SUAS TAREFAS:
1. Traduza para o inglês esta frase do texto sobre o oftalmologista escritor: "Mas não é só o humor que o atrai."
2. Reproduza o trecho do texto sobre o oftalmologista escritor que vai de "Finalmente, seu último" até "no gênero ficção.", incluindo ambos.
3. Prossiga com o texto sobre o oftalmologista escritor a partir do ponto em que ele termina.

TEXTO PARA LEITURA:
• • • • •

O oftalmologista da Unimed Goiânia tem muitas histórias para contar. Em 2010, durante a campanha de Dilma Rousseff à presidência, mais uma vez, ficou indignado. Dessa vez, foi com um episódio de censura da campanha de Dilma imposta pelo STJ ao programa humorístico Casseta e Planeta. "E quando um doutor em Filosofia, em um artigo publicado no jornal O Popular, afirmou que a inteligência de humoristas era comparável aos burros e cabras, novamente, pensei com meus botões: ‘vou fazer um livro misturando filosofia e humor’. Agora quero ver ele conseguindo fazer o mesmo", divertiu-se Solimar. Surgia ali o "Não é isto que você está pensando! (O que as pessoas realmente querem dizer)”, de 420 páginas, publicado em 2011.
Finalmente, seu último livro nasceu do desejo de passar suas experiências para a geração mais jovem de maneira mais leve, sem deixar de lado certa profundidade. Para isso, ele escreveu duas mil reflexões sobre diversos assuntos em 250 páginas, "Mil reflexões para você nunca esquecer" (2015). Mas não é só o humor que o atrai. Em breve, planeja entrar no gênero ficção.

• • • • •

Registros de dados:
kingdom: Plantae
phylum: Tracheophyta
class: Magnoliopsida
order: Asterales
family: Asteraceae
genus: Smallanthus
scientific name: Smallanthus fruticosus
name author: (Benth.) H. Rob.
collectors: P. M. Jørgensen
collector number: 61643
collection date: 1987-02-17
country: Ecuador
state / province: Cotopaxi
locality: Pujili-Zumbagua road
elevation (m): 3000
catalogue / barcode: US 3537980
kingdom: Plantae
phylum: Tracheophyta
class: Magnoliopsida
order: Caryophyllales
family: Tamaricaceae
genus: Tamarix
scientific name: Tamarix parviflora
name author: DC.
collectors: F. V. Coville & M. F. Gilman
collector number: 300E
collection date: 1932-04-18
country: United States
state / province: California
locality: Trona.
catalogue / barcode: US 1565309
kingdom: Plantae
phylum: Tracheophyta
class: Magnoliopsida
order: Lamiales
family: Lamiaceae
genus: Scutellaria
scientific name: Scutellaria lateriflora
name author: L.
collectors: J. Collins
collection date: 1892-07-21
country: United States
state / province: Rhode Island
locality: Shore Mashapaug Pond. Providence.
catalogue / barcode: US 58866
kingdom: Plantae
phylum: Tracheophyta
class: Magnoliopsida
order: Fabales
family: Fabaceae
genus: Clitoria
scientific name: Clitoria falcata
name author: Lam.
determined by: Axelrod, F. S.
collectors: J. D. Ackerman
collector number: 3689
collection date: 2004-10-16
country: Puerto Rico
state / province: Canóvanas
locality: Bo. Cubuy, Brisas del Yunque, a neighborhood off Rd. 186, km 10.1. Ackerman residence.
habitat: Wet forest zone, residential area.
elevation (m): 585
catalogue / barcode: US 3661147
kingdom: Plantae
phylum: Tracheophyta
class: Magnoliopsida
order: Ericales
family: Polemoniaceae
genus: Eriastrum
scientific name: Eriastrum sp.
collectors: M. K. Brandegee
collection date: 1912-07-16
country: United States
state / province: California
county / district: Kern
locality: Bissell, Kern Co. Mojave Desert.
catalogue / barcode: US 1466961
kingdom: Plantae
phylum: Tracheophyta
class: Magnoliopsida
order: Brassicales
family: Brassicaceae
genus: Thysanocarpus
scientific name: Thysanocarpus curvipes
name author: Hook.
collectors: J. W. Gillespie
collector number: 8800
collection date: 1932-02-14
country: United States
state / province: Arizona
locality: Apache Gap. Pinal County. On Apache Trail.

• • • • •

RESULTADOS POR TAREFA:
1. But humor is not the only thing that attracts him.

2.
Finalmente, seu último livro nasceu do desejo de passar suas experiências para a geração mais jovem de maneira mais leve, sem deixar de lado certa profundidade. Para isso, ele escreveu duas mil reflexões sobre diversos assuntos em 250 páginas, "Mil reflexões para você nunca esquecer" (2015). Mas não é só o humor que o atrai. Em breve, planeja entrar no gênero ficção.

3.
Filósofo francês Voltaire
Os autores mais cáusticos e irreverentes foram aqueles que mais o influenciaram como o filósofo francês Voltaire, o escritor irlandês Oscar Wilde, o inglês George Orwell, autor de “1984” e a “Revolução dos bichos”, os americanos Mark Twain e Ambroise Bierce, além do jornalista americano Mencken. "Não posso deixar de mencionar o cineasta Woody Allen e o grande escritor e humorista brasileiro Millôr Fernandes, que, de longe, foi o que mais me influenciou", completa ele, para quem os maiores escritores de todos os tempos são William Shakespeare, o russo Dostoievsky e o espanhol Miguel de Cervantes.
Em sua opinião, criatividade é um dom que Deus dá para alguns felizardos, por isso não está sujeito a nenhum método. "Contudo, devo salientar que sempre fui atleta de corridas de rua e, após 40 minutos de exercício na esteira, parecia que havia uma inundação de endorfinas no meu cérebro, que sempre ajudou muito no surgimento de novas ideias após a malhação", revela.
O oftalmologista critica os goianos ao afirmar que lhes faltam mais do que cultura agrícola, sendo o nível cultural das letras das canções que fazem sucesso entre os mais jovens uma prova inequívoca disso. Em relação aos médicos, ele diz que possuem muita informação, "mas daí a serem cultos, é uma outra história, porque não se pode cobrar muito de quem tem tantas responsabilidades familiares e profissionais em tempo tão exíguo".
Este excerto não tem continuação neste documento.